The IBM 650

Nature & technology unite in the computer age

In his quest to revolutionize feed formulations, James R. Cargill paves the way for the future of the company.

The IBM® 650 Magnetic Data Processing Machine was poised to change businesses forever—but the revolutionary computer, first introduced in 1953, was not an immediate must-have for a company like Cargill. Many executives were intrigued by the machine’s capabilities, believing it was a good investment for accounting, but skeptical that it could improve other areas of business.

And yet, in 1957 Cargill took the pioneering step and installed its first electronic digital computer. It was one of the first commercial systems implemented by a US agricultural business. Like other large companies, Cargill saw clear advantages in applying the “electronic brain” for accounting, financial and general operating data.

But one member of the Cargill team was inspired by the IBM 650 for different reasons. At the time, James R. Cargill (known as “Jim”) was working in the company’s feed division. Noticing significant inconsistencies in pricing across the company’s national feed mills, he pushed to use the computer as a device for analyzing (and rationalizing) some of Cargill’s pricing problems.

Feed calculation was a vital element in Cargill’s operations, and a component many felt was too risky to change. But convinced of the computer’s potential, Jim worked tirelessly to explore and promote its potential beyond traditional accounting.

The IBM 650 was finally put to the test when Cargill’s Nutrena feed group asked Jim to conduct an experiment for one of the group’s most challenging products: Chick Starter. Cargill wanted to first determine the feed requirements for a chicken to reach optimal growth and health during its life cycle. Then, based on those findings, calculate an exact feed formulation at the lowest possible cost.

To find the answer, Jim and his colleagues put the machine to work. In 1957, the IBM 650 analyzed more than 4 million possible outcomes and precisely formulated a breakthrough product: Nutrena All-Mash Egg Feed, which helped farmers raise healthier, larger and more productive chickens at a lower cost. It was the first formulation completely calculated by the computer—an industry turning point that gave a pricing advantage to customers, and a new competitive edge to Cargill.

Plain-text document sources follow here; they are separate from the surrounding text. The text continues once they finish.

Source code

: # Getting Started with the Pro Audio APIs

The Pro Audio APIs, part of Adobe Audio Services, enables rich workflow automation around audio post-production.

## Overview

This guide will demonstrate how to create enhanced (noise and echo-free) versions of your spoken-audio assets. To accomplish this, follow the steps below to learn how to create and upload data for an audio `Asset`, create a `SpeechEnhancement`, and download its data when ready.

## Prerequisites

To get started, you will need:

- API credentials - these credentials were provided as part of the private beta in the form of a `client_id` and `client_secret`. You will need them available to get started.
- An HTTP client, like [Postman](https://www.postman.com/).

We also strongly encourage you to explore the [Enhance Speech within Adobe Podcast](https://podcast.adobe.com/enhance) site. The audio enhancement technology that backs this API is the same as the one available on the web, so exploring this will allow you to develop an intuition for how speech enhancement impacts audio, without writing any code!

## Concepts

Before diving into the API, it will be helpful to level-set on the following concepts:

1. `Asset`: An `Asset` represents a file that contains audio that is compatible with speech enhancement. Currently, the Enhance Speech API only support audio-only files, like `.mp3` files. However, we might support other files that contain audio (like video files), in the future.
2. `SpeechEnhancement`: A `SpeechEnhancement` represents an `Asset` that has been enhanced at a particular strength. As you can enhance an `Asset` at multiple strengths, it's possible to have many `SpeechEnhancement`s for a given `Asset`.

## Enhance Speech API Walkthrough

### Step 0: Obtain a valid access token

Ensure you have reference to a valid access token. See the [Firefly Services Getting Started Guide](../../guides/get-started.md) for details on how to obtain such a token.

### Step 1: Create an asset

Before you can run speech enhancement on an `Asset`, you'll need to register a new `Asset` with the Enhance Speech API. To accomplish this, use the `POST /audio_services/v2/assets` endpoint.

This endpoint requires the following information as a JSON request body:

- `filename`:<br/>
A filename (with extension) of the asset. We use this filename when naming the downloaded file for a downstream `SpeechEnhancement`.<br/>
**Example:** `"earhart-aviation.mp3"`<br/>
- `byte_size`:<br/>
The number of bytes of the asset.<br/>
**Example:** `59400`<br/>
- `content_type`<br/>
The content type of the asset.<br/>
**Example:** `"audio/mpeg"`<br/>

Soon after, Pfizer Corporation premiered a new additive designed to reduce chicken feed costs. To create the lowest-cost recipe featuring the ingredient, Pfizer established a national competition. With the power of their IBM 650, Cargill entered using the computer’s calculations as a starting point. Not only did Cargill win—the team prevailed, taking first, second and third places.

With the Pfizer prize and the success of Nutrena, Jim inspired other divisions to put the IBM 650 to the test, bringing new levels of sophistication and progress to all areas of the company. The grain division soon utilized the computer to maximize grain management, discovering that they could add one cent per bushel to terminal elevator margins for a net gain of at least US $2 per ton.

By leveraging precise data and intelligent analytics, the company was able to generate cost-effective solutions quickly and consistently. Thanks to Jim’s tenacity, Cargill committed to using the new technology across the organization, developing new opportunities for its employees, farmers and customers.